* Exercice écrit 1 *
D'après le texte sur le commerce organisé, combien de temps faut-il en moyenne pour changer de contrat dans un réseau ?
* Exercice écrit 2 *
Reprenez le texte sur le commerce organisé et écrivez la suite à partir de sa dernière phrase.

* Texte fourni *
-=-=-
Temps de lecture estimé : 7 minutes
50 nuances de commerce organisé
Le choix de la nature de son réseau est crucial pour son développement. Coopérative, franchise, commission-affiliation… Suivez le guide.
’expression « commerce organisé » recouvre une grande variété de dispositifs. On peut distinguer trois catégories principales : les intégrées (par exemple la succursale), les associées (coopératives, groupements…) à caractère horizontal, et les réseaux d’indépendants (la franchise et ses dérivés, la licence de marque…). Et si l’on veut créer son entreprise, le choix du modèle n’est pas anodin – d’autant qu’il est difficile de le faire évoluer. Certains se disent parfois qu’ils vont commencer léger – par exemple avec une licence de marque -, et s’ils réussissent, ils passeront à un modèle plus ambitieux, comme la franchise. Ce n’est souvent pas une bonne idée. Dans un réseau, tout changement de contrat prend du temps – en moyenne, deux à trois ans de discussion… Et rien ne garantit que tout le monde va accepter : le risque de se retrouver avec réseau disparate est loin d’être nul. Il faut, dès le départ, bien construire son modèle, et encadrer les risques.
Quand on crée un réseau, il faut se poser deux questions fondamentales : comment envisage-t-on la question de la transmission du concept, et comment veux-t-on construire son projet. Si l’on ne veut pas transmettre son idée, le développement en interne reste le plus sûr – mais cela demande des moyens importants, et prend du temps. Mais plusieurs réseaux ont commencé ainsi avant de se lancer dans des formats différents. Si l’on veut transmettre son idée, mais rester aux commandes, il faut se diriger vers la franchise et ses variantes ; enfin, si l’on veut co-construire et ne pas être le seul à la barre, on s’orientera vers les groupements ou les associations. Même si cela ne facilite pas vraiment la réflexion, il faut aussi réaliser que pour le consommateur, tout cela est transparent : il ne fait pas la différence entre Intermarché et Leclerc sur le fait que l’un est proche de la franchise, alors que l’autre est un groupement.
La micro franchise
Apparue il y a quelques années, la micro-franchise touche de plus en plus de secteurs d’activité. Services à domicile, immobilier, communication, conseils en entreprise, commercialisation de produits divers… Un succès attribuable seulement en partie à la crise économique de ces dernières années ; en parallèle, la tendance va vers la simplification des concepts et l’allègement des investissements pour toujours plus de proximité.
La micro franchise n’est pas un modèle comme les autres – pour la bonne et simple raison que ce n’est pas, à proprement parler, un modèle. « L’appellation micro ne recouvre en fait aucune différence légale », souligne Emmanuel Jury, associé chez Progressium. Une micro franchise, c’est, du point de vue de la loi, une franchise, soumise aux mêmes obligations et contraintes que des réseaux de taille plus importante.
-=-=-
* Données fournies *
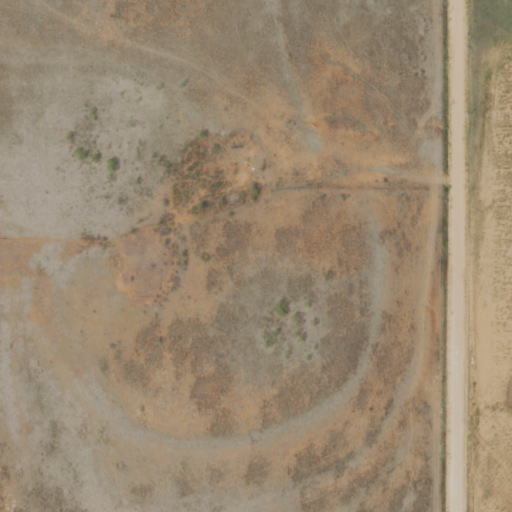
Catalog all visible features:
road: (458, 256)
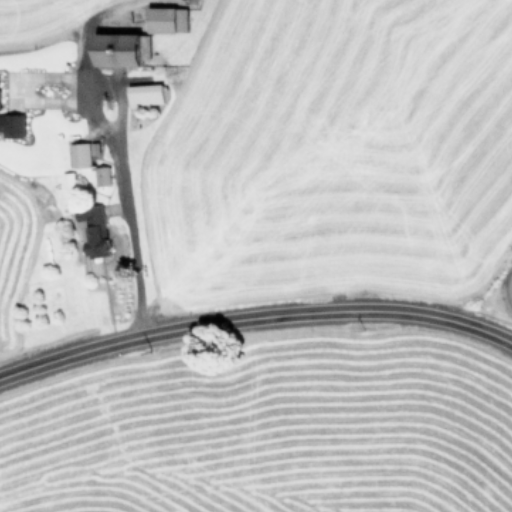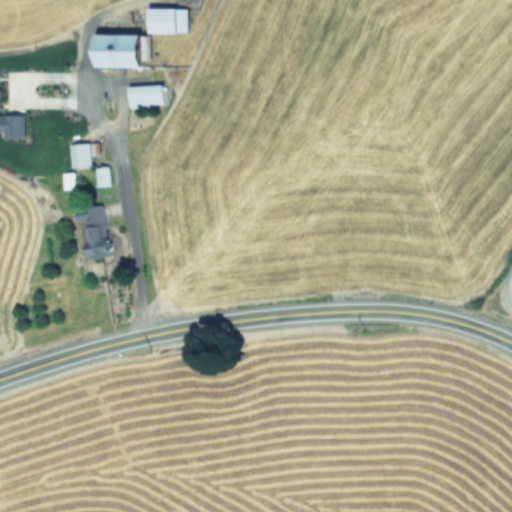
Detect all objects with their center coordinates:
-=-=-
* Réponse 1 *
Il faut en moyenne deux à trois ans de discussion.

* Réponse 2 *
Cependant, les micro-franchises présentent suffisamment de points communs pour constituer leur propre catégorie. On désigne ainsi les réseaux bâtis sur des « petits concepts » où les franchisés sont en fait des entreprises individuelles : autoentreprenariat, bricolage… On pourrait qualifier la micro-franchise de franchise light : moins de frais, apport plus faible – le ticket d’entrée est en général inférieur à 10 000 euros -, pas de gestion de personnel, petits locaux… D’un autre côté, si les avantages présentés par la franchise sont là – notoriété de la marque, bénéfice de la mutualisation de l’expérience… – les prestations sont elles aussi souvent plus légères, notamment l’accompagnement et les formations. Les zones d’exclusivité géographiques sont également plus restreintes qu’en franchise « normale », et il arrive que les contrats soient également plus courts (2 à 3 ans contre 5 à 7 ans).
La Franchise
Un système souple, adaptable à de nombreux secteurs d’activité et à de nombreux concepts, et qui a fait ses preuves : la franchise a gagné en France ses lettres de noblesse. Elle repose sur trois piliers : une marque, un savoir-faire, et une assistance. Parmi ceux-là, c’est la question du savoir-faire qui met la franchise à part. Il est défini comme « un ensemble secret, substantiel et identifié d’informations pratiques non brevetées, résultant de l’expérience du franchiseur. » Tout l’intérêt de la franchise – et sa difficulté – tient à la transmission du savoir-faire de la tête de réseau vers les franchisés. Cela demande des formations, un bon recrutement, des documents – notamment le fameux DIP, ou document d’information précontractuelle – bien tenus et à jour… « Globalement, on estime que 20% des franchises ne marchent pas », estime Emmanuel Jury, associé chez Progressium.
Tout n’est pas rose, cependant. La franchise présente quelques aspects qui forcent parfois à des compromis, et les obligations de la tête de réseau sont loin d’être négligables. « L’un des problèmes est que du point de vue du franchiseur, vente et recrutement sont mélangés, souligne Gabiel Dabi-Schwebel, fondateur du réseau 1m30. Cela n’assure pas toujours le meilleur recrutement. » De fait, ce qui fait la force du système – des indépendants réunis dans un réseau – en fait aussi la complexité : pour une tête de réseau, en un sens, les relations avec ses franchisés sont une recherche constante d’équilibre entre contraintes, conseils et laissez-faire. En ce sens, l’importance du contrat de franchise, qui fixe les rôles, responsabilités et obligations de chacun, ne peut pas être surestimée.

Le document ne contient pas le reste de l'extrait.